Jacob fell in love (maybe lust lol) immediately after laying eyes on his first cousin, Rachel, while he was on the run from his brother who was trying to kill him (the Bible is quite entertaining). After a month of staying with Rachel’s parents during his journey, Rachel’s father, Laban, told Jacob the following: 

 “15 “Because you are my relative, should you therefore serve me for nothing? Tell me, what should your wages be?” 

Note carefully what Jacob says in response: 

18 Jacob was in love with Rachel and said, “I’ll work for you seven years in return for your younger daughter Rachel.”

Laban didn’t demand Jacob to work seven years for his daughter. Laban didn’t even request it. Jacob VOLUNTARILY chose to work for seven years. The terms and conditions were set by Jacob.

» Data:
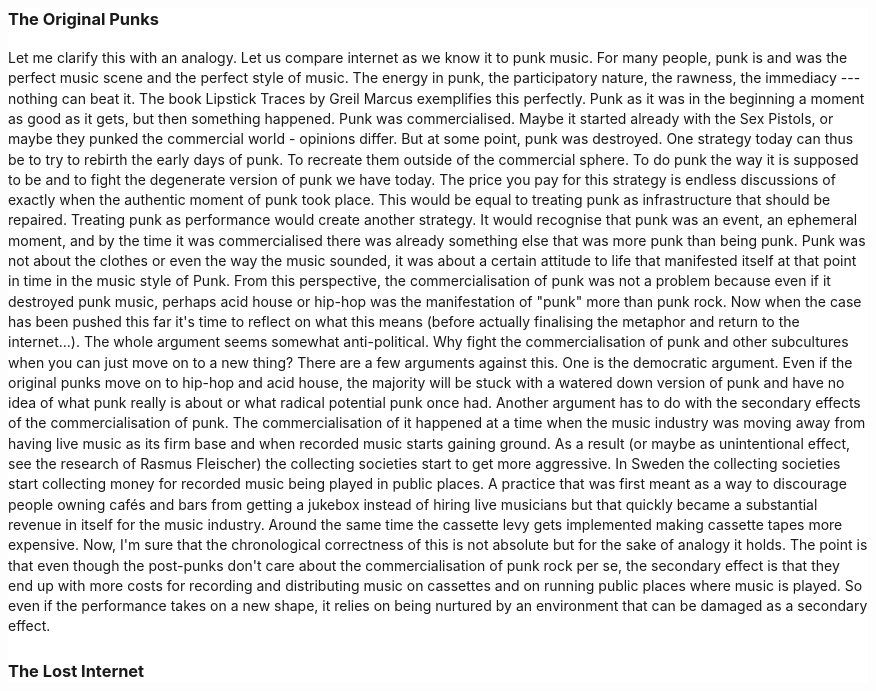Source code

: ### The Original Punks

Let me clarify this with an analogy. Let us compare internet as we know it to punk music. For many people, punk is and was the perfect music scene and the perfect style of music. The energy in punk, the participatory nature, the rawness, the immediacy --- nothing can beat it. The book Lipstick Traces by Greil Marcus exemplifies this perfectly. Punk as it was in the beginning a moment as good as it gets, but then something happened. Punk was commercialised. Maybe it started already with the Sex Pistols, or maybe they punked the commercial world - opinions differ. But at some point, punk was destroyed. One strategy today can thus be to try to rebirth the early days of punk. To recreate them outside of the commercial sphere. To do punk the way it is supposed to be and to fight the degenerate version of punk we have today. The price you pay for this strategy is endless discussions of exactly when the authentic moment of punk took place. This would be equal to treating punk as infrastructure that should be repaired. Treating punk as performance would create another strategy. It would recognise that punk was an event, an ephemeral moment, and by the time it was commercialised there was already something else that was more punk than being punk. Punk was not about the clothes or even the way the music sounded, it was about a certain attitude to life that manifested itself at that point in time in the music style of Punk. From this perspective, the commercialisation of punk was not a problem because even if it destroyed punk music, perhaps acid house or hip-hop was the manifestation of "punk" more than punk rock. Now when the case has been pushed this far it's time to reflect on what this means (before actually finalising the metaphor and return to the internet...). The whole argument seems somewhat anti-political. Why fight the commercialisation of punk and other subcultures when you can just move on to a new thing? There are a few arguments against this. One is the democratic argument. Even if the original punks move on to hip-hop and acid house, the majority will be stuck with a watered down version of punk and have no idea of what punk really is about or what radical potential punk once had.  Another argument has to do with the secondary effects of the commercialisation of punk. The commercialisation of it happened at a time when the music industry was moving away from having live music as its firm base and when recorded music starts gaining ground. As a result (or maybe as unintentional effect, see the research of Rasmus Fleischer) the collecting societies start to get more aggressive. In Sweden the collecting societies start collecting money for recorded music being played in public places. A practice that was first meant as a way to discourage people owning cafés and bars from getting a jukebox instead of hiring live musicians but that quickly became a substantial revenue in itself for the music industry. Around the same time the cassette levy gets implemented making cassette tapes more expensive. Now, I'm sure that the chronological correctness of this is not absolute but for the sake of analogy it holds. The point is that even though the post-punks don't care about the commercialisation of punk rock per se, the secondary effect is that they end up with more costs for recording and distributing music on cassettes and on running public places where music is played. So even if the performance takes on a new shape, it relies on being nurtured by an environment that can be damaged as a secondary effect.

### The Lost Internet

» Actions to take:
(1) Rewrite the part of the Jacob and Rachel passage that opens with the words containing "Laban didn’t demand" and closes with "set by Jacob.", substituting "Rachel's father" for "Laban".
(2) Continue the passage about Jacob working for Rachel from where it stops.
The listing comes from a separate source, unrelated to the passage about Jacob and Rachel.

» Expected results:
(1)
Rachel's father didn’t demand Jacob to work seven years for his daughter. Rachel's father didn’t even request it. Jacob VOLUNTARILY chose to work for seven years. The terms and conditions were set by Jacob.

(2)
Why would he do this? 

I believe it’s because, in Jacob’s eyes, seven years of labor was the worth of making Rachel his future bride.

To Jacob, Rachel was worthy of seven years of free labor. 

Gosh, this may sound preposterous to some, but I actually think this is absolutely beautiful.

I’m quite the romantic and love love stories in the Bible. I could read Songs of Solomon every night. I could read Francine Rivers’ books and blush every time. Therefore, you’d think I’d smile when reading stories like Jacob’s.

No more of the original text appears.